WHAT NEEDS TO BE DONE: Output every line of the data below verbatim, leaving out the pictures.

═══

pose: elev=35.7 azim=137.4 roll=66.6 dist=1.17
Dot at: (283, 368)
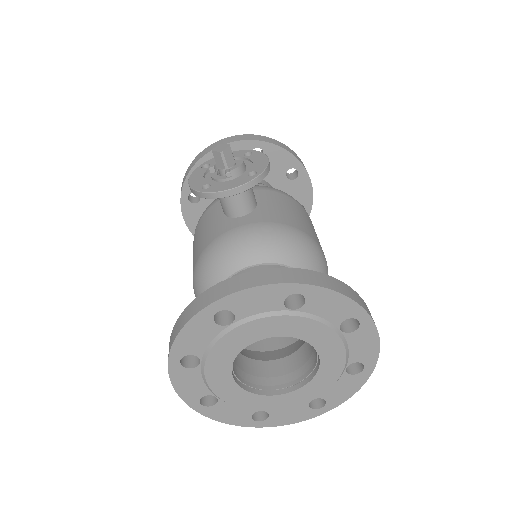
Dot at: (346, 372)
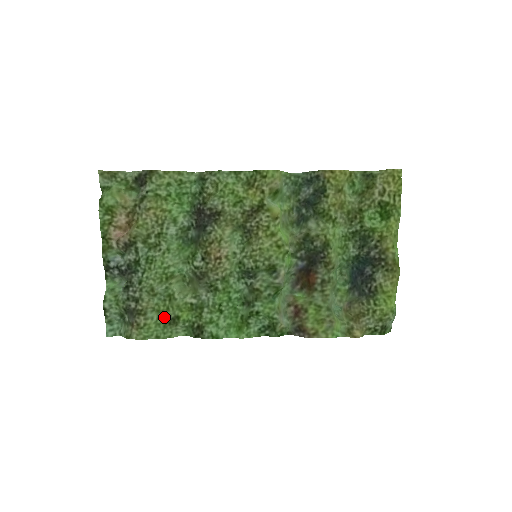
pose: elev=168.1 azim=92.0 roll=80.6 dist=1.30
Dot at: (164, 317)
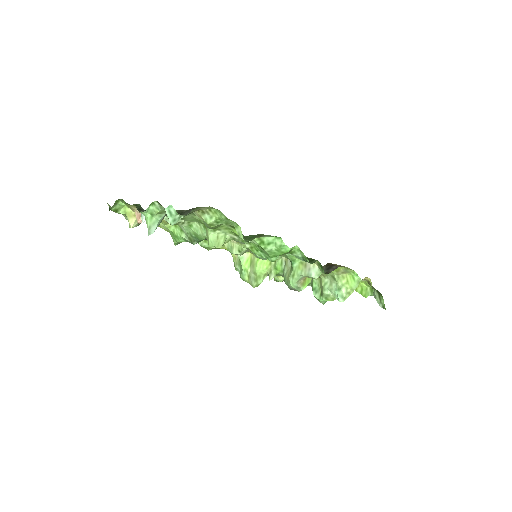
Dot at: (220, 224)
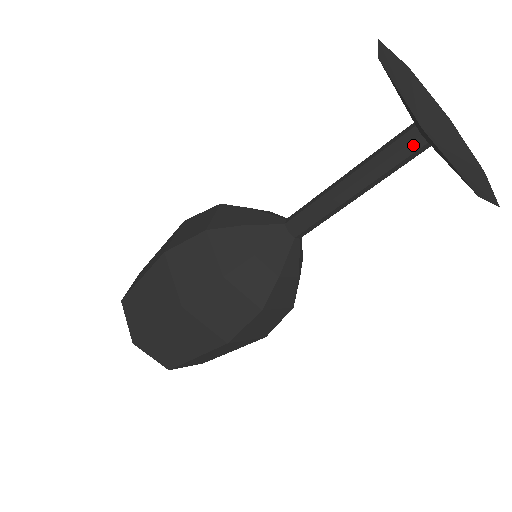
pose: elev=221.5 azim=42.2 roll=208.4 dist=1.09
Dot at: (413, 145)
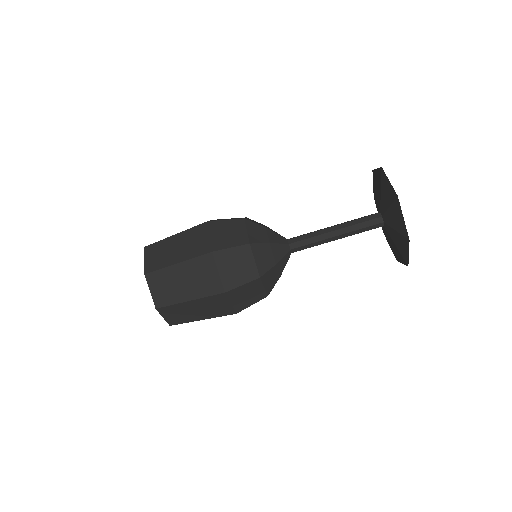
Dot at: (376, 220)
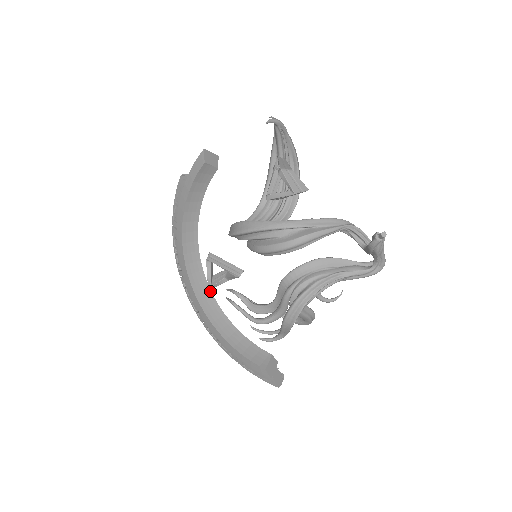
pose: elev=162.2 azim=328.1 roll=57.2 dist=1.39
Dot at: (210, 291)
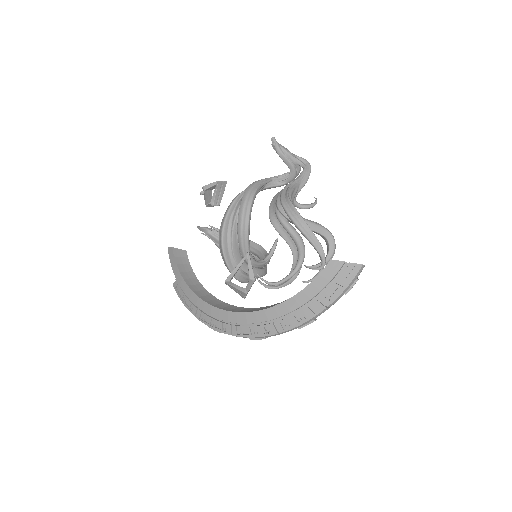
Dot at: (256, 308)
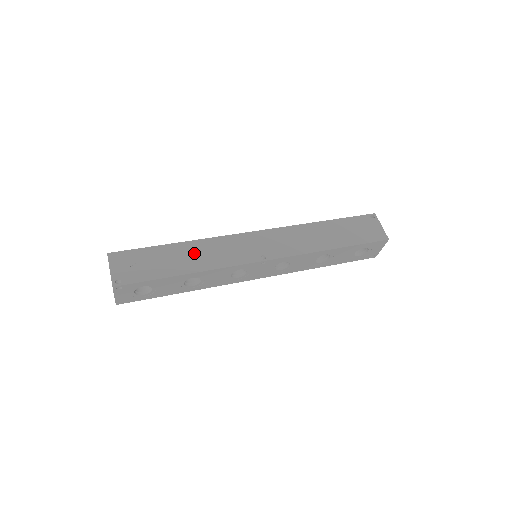
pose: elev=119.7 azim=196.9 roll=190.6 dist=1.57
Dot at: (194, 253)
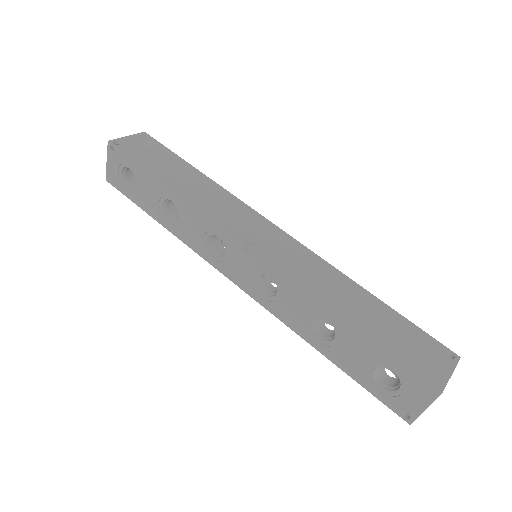
Dot at: (199, 185)
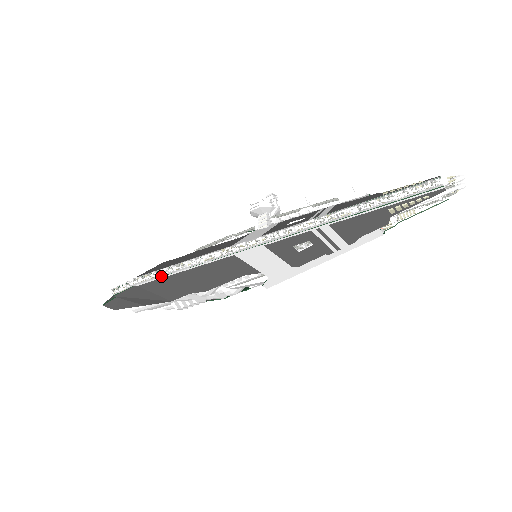
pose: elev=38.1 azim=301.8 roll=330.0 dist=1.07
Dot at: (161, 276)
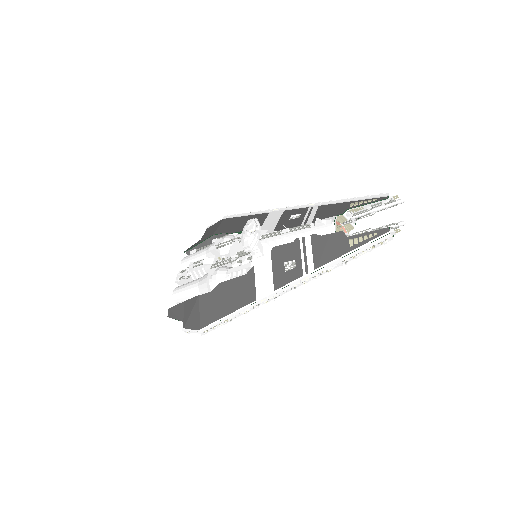
Dot at: (218, 326)
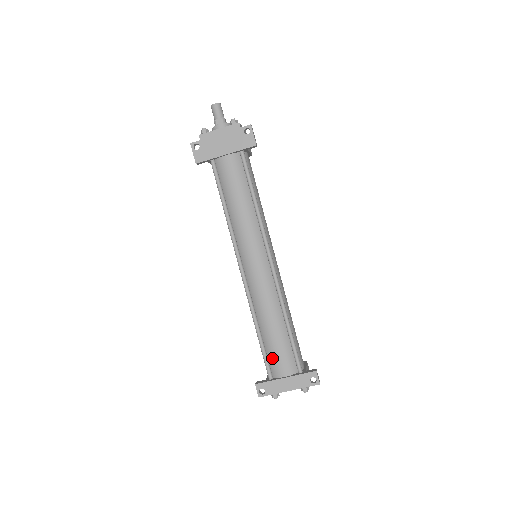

═══

THE ANSWER:
pose: elev=35.7 azim=137.4 roll=66.6 dist=1.17
Dot at: (283, 368)
Dot at: (346, 372)
pose: elev=168.1 azim=92.0 roll=80.6 dist=1.30
Dot at: (164, 317)
Dot at: (220, 224)
pose: elev=221.5 azim=42.2 roll=208.4 dist=1.09
Dot at: (413, 145)
Dot at: (376, 220)
pose: elev=162.2 azim=328.1 roll=57.2 dist=1.39
Dot at: (210, 291)
Dot at: (256, 308)
pose: elev=119.7 azim=196.9 roll=190.6 dist=1.57
Dot at: (194, 253)
Dot at: (199, 185)
pose: elev=38.1 azim=301.8 roll=330.0 dist=1.07
Dot at: (161, 276)
Dot at: (218, 326)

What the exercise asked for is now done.